Whenever a line below mentions the word "ADMI", that line should be copied.

[Data items]
◆ ◆ ◆ ◆

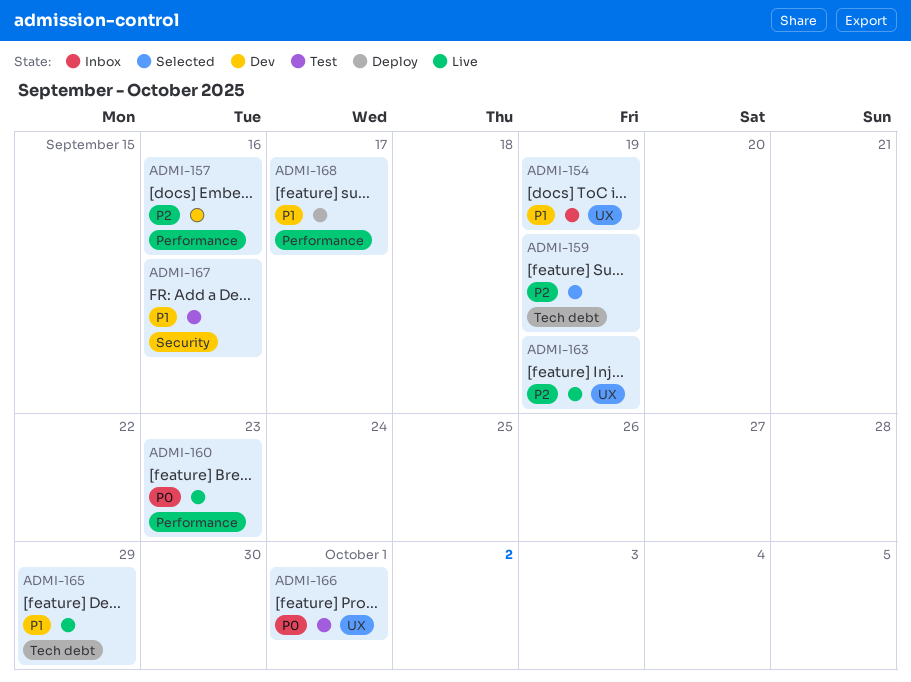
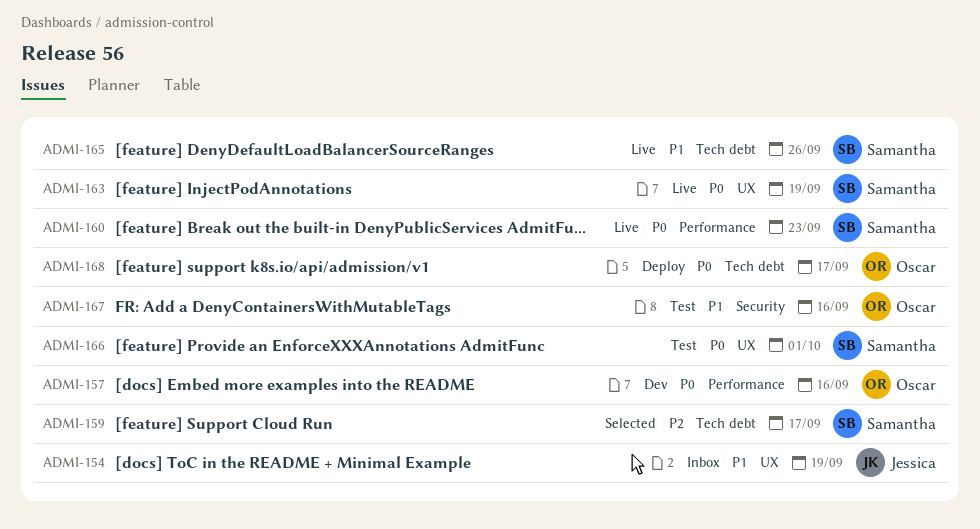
ADMI-157, priority: P2 -> P0
ADMI-159, due: Sep 19 -> Sep 17
ADMI-163, priority: P2 -> P0
ADMI-165, due: Sep 29 -> Sep 26
ADMI-168, priority: P1 -> P0
ADMI-168, label: Performance -> Tech debt

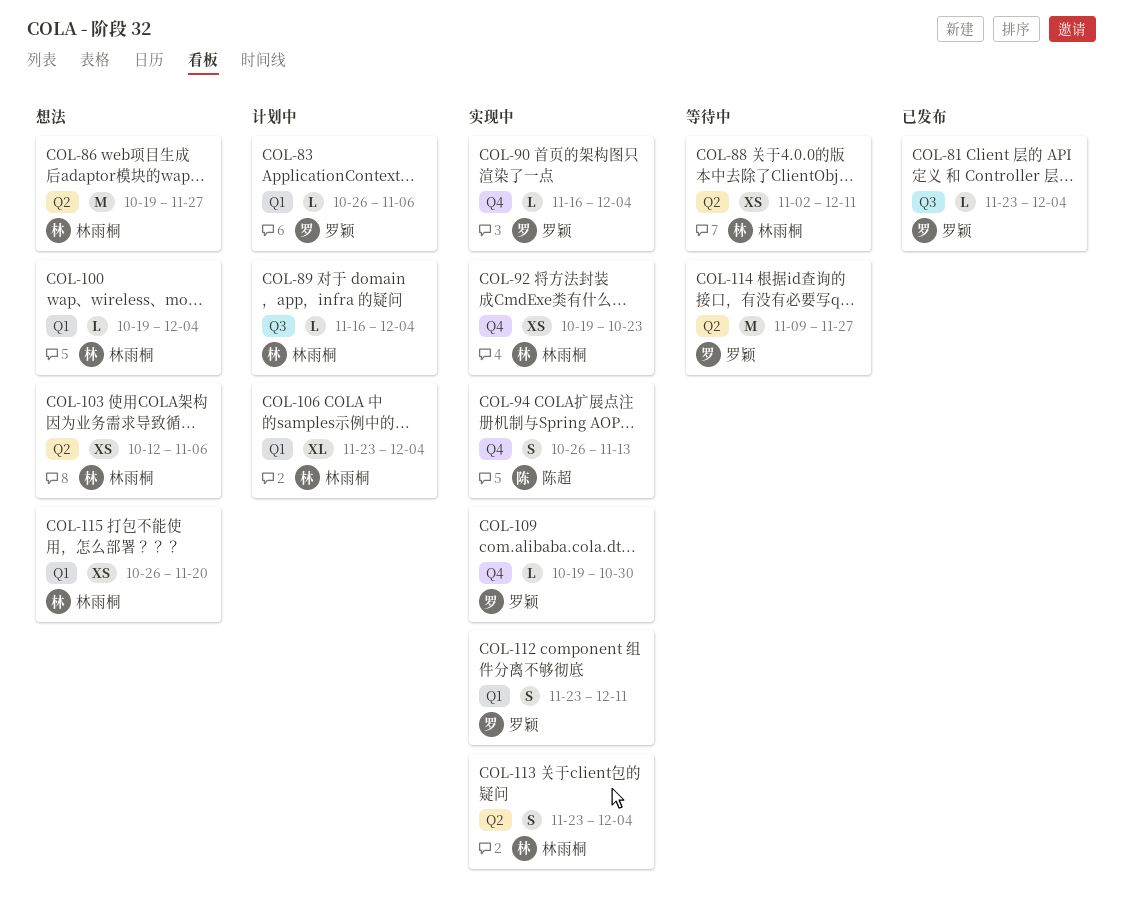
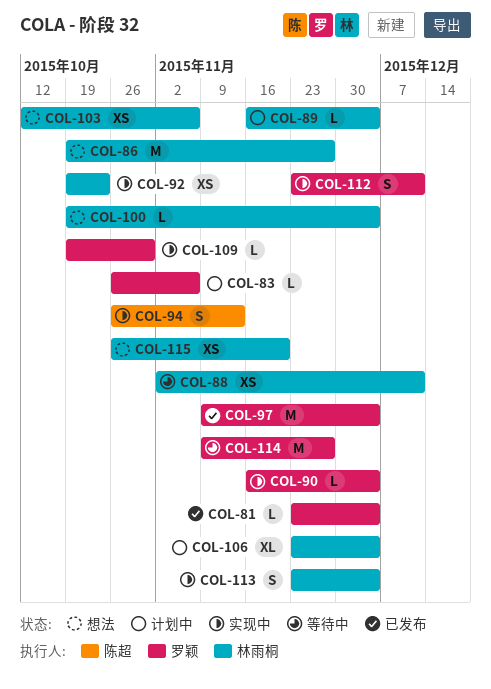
COL-97: none -> present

◆ ◆ ◆ ◆

(ANSWER TO THE PROBLEM):
ADMI-157, priority: P2 -> P0
ADMI-159, due: Sep 19 -> Sep 17
ADMI-163, priority: P2 -> P0
ADMI-165, due: Sep 29 -> Sep 26
ADMI-168, priority: P1 -> P0
ADMI-168, label: Performance -> Tech debt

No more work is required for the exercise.